Thomas Morgan pasó dos años modificando moscas hasta obtener el primer mutante de ojos blancos
Seguimos mirándola también para saber cómo reaccionan las células a una mutación dañina para nosotros, en busca de pistas para desarrollar fármacos. En sus estadios iniciales, estos volverán a la mosca para dilucidar si la idea no funciona o la pista es buena y se puede pasar a probarlo en un modelo más parecido al ser humano. Seguramente en algunos de los dos millones de ratones de laboratorio de todo el mundo. El modelo más caro y de ciclo vital más largo, pero también más parecido a nosotros, fue introducido en la investigación en 1900 de la mano de William Castle, de la Universidad de Harvard. Pero quien lo afianzó fue su discípulo Clarence Little.
Consciente de que, para poder replicar experimentos y comparar resultados era necesario minimizar la diversidad de los objetos de estudio, decidió crear una población casi idéntica genéticamente. ¿Cómo? Cruzando durante varias generaciones hermanos y hermanas cuya descendencia llevaría los mismos genes y tendría la misma propensión a desarrollar cáncer, su campo de trabajo. Creó así las llamadas cepas puras, hoy estándar en todo el mundo. Solo de ratones se puede elegir entre más de más de 478, con distintas características: desde obesidad a cierta predisposición a girar en una rueda. Aunque no sería la única innovación de Little. En plena crisis de 1929, decidió empezar a vender roedores a otras instituciones. Su laboratorio, el Jackson Memorial de Bar Harbor (Maine, EE. UU.), continúa siendo una referencia en la distribución de ratones. Sin embargo, “la práctica habitual para obtener cepas suele ser sencillamente solicitar ejemplares con las características deseadas a otras instituciones”, explica Iñaki Ruiz-Trillo, profesor de investigación en el Instituto de Biología Evolutiva (CSIC-Universitat Pompeu Fabra).
──────
__Tareas por realizar__.
**a.** Según el texto sobre la mosca y el ratón de laboratorio, ¿qué decidió hacer Clarence Little "en plena crisis de 1929"?
**b.** Resume en tres oraciones el texto sobre la mosca y el ratón de laboratorio.
──────
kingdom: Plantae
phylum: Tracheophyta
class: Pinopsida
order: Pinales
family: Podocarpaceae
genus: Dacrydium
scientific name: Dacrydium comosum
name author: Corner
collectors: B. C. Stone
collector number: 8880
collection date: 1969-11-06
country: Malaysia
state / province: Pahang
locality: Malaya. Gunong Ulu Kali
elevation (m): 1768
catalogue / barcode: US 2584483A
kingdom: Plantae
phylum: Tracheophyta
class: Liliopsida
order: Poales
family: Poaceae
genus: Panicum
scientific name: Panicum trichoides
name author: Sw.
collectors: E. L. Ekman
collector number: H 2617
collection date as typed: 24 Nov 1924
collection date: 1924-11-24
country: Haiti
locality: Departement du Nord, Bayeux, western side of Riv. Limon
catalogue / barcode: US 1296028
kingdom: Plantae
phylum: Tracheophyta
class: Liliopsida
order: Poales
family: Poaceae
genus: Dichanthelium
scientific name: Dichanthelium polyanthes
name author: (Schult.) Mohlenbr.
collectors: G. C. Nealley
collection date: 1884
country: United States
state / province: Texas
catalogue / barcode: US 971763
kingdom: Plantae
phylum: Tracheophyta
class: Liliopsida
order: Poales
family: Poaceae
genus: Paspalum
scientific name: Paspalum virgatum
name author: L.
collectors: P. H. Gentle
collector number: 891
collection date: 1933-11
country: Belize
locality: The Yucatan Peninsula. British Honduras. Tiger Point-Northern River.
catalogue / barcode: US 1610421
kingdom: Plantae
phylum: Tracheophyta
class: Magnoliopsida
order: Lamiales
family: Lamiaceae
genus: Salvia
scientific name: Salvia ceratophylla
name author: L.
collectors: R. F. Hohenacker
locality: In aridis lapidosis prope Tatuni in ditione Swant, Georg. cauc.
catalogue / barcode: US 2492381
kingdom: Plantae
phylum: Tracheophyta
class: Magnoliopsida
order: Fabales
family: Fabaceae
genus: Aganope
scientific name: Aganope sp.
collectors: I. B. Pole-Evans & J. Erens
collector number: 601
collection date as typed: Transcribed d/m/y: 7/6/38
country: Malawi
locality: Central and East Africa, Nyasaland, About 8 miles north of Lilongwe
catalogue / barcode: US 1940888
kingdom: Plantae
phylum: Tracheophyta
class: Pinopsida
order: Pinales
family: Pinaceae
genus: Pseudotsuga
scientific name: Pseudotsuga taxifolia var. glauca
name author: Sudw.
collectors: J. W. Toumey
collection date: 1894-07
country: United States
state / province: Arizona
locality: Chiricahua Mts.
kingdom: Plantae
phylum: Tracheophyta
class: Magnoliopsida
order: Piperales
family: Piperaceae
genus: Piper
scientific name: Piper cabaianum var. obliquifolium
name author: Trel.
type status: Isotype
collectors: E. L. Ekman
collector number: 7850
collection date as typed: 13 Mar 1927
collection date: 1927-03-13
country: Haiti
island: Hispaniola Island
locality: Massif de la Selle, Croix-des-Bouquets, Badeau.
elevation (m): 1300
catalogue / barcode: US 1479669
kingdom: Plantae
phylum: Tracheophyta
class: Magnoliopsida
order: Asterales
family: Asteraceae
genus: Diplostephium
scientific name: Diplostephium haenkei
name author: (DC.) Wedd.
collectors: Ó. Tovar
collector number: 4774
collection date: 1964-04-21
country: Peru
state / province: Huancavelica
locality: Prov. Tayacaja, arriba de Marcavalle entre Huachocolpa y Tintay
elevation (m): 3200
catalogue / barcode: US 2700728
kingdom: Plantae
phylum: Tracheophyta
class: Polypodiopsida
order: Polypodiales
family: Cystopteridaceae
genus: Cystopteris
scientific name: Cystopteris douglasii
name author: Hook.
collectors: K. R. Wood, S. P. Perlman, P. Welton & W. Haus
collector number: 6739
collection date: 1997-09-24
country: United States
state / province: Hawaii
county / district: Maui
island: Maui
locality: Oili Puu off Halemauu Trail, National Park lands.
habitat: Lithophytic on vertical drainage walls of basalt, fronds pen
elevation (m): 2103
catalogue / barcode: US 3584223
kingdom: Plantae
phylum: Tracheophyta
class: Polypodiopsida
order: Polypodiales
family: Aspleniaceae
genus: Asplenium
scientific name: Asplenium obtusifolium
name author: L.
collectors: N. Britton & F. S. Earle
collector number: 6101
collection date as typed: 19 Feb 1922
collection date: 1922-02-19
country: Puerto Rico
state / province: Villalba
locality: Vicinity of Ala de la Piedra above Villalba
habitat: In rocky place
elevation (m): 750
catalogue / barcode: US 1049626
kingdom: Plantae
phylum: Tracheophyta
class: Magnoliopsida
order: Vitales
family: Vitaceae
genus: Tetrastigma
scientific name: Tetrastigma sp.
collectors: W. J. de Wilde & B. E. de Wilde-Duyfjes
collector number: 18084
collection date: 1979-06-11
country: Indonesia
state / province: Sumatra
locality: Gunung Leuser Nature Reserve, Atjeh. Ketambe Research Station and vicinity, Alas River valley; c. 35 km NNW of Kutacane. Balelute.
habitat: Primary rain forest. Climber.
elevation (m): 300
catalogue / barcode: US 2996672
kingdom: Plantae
──────
__Respuestas__.
**a.** Empezar a vender roedores a otras instituciones.

**b.** La mosca se sigue estudiando para saber cómo reaccionan las células a mutaciones dañinas y para probar pistas de fármacos antes de pasar a un modelo más parecido al ser humano, como el ratón. William Castle introdujo el ratón en la investigación en 1900, y su discípulo Clarence Little lo afianzó creando cepas puras mediante el cruce de hermanos y hermanas durante varias generaciones. Little empezó además a vender roedores en 1929, y su laboratorio sigue siendo una referencia, aunque lo habitual es solicitar ejemplares a otras instituciones.